Here we go again! I received a call just today, regarding the old California Vehicle Code 27150. This law is a regulation written to control noise pollution. The current standard is a maximum of 95db.

All this is just fine and dandy, but how is it enforced? Our understanding is a law enforcement agent can write a ticket for excessive noise at his or her discretion. Back in 1958 an officer could actually go into a parking lot and write tickets for any vehicle that had glasspacks. That vehicle did not necessarily have to be running, nor would the owner be present. In the early 60's we fought and won a ruling that not all glasspacks were illegal. This first act is what brought about SEMA.

The only time I remember any officer using a decimeter was when they ran noise abatement teams in the Highway Patrol. Their testing was not done by the standards set by the Society of Automotive Engineers. There were tickets written for loud exhaust in a crowded freeway. Many more noises were being picked up on their meters, besides the vehicle they were pinpointing.
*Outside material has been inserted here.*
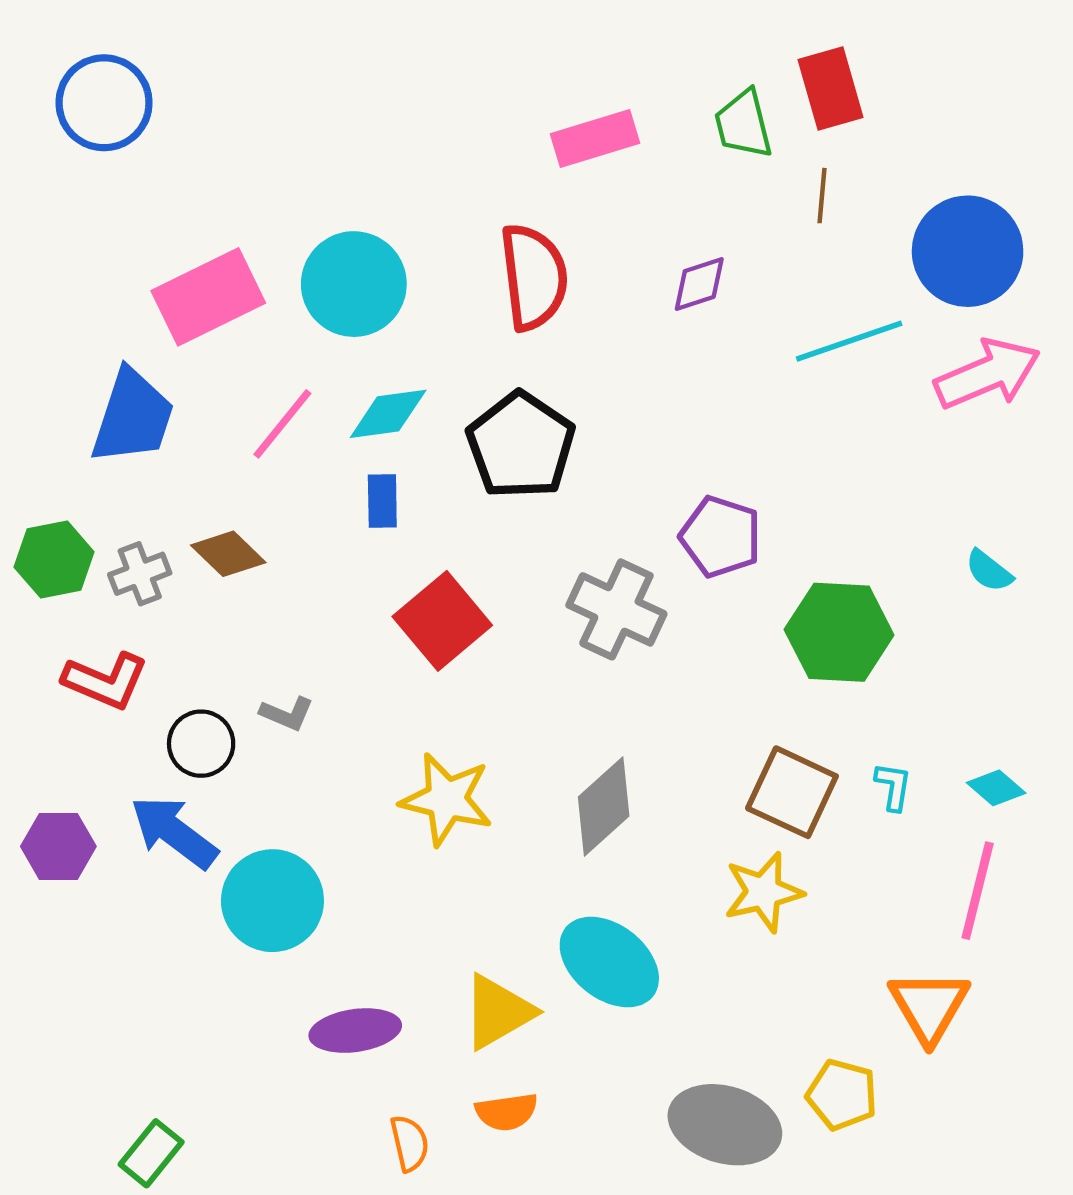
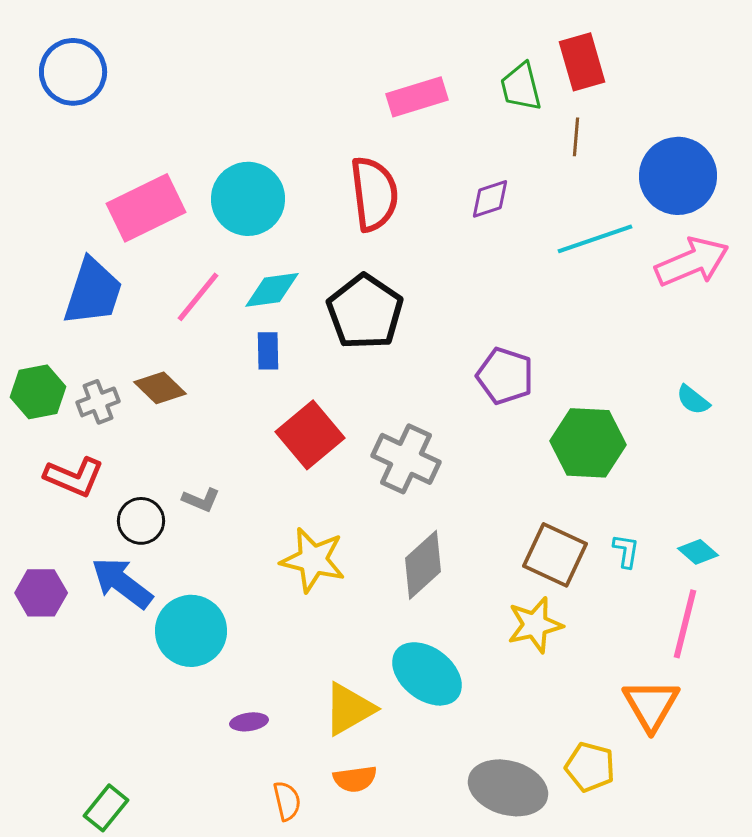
gray cross: (616, 609) -> (406, 459), moved
purple ellipse: (355, 1031) -> (249, 722), size x0.6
The shops that had installed those exhaust systems were required to replace the aftermarket mufflers at no charge. That program did not last more than a couple years, but put the hurt on several small Mom and Pop shops.

 On the side of our law enforcement, there are many vehicles on the road that should be pulled over and ticketed for loud exhaust. If you are one of those vehicle owners, and you are ticketed you will have to make an appointment with your local referee, after you have repaired or replaced the exhaust.

Just so you California vehicle owners know, the law also states that you can be written a ticket for any exhaust manifold leak, exhaust pipe leak, muffler leak or tailpipe leak. You can also be written a ticket for holes in your floorboards or firewall. This law, if enforced helps the vehicle owner, because if you ignore any of these problems, you can cause your own health problems, due to all the carbon monoxide entering into your vehicle.

For the concerned shop owner, I would recommend purchasing a well know brand of decimeter. Not the cheapest thing known to man! Something with a range of up to 130db- learn how to use it.

Now, how to run an exhaust sound test with you new meter:

Locate a noise testing area. The area that you select should be over 25 ft. away from any wall or building to avoid reflective sound (echo) and vehicle should be on flat ground. Have the vehicle running and at operating temperature. Place the decimeter at a 45° angle from the exhaust outlet and 20 inches away from that outlet. Microphone should be at same height as the outlet.

Set the Decibel Meter: Set the meter in the “A” setting, for ear frequencies. Set the decibel range for the legal limit. You can set the timing for either fast or slow for metering the exhaust sound.

Rev the engine: Press the accelerator to rev the engine to 50 to 75% of the maximum safe rpm limit. Most official tests use the 50% test.

Take the reading: read the meter and record your reading. There are about 10db allowances for wind and ambient noise. Document on your invoice what you read.

I mention this last point for any concerned shop owner, who has just installed an aftermarket system on a vehicle. Knowing that he vehicle will pass the decimeter test, and documenting it may just save you a future headache and a few dollars. You will also know that on future vehicles of the same year, make, model and engine, you can feel confident to install the same exhaust.

Hopefully, this has been some “sound” advice from an old mufflerman!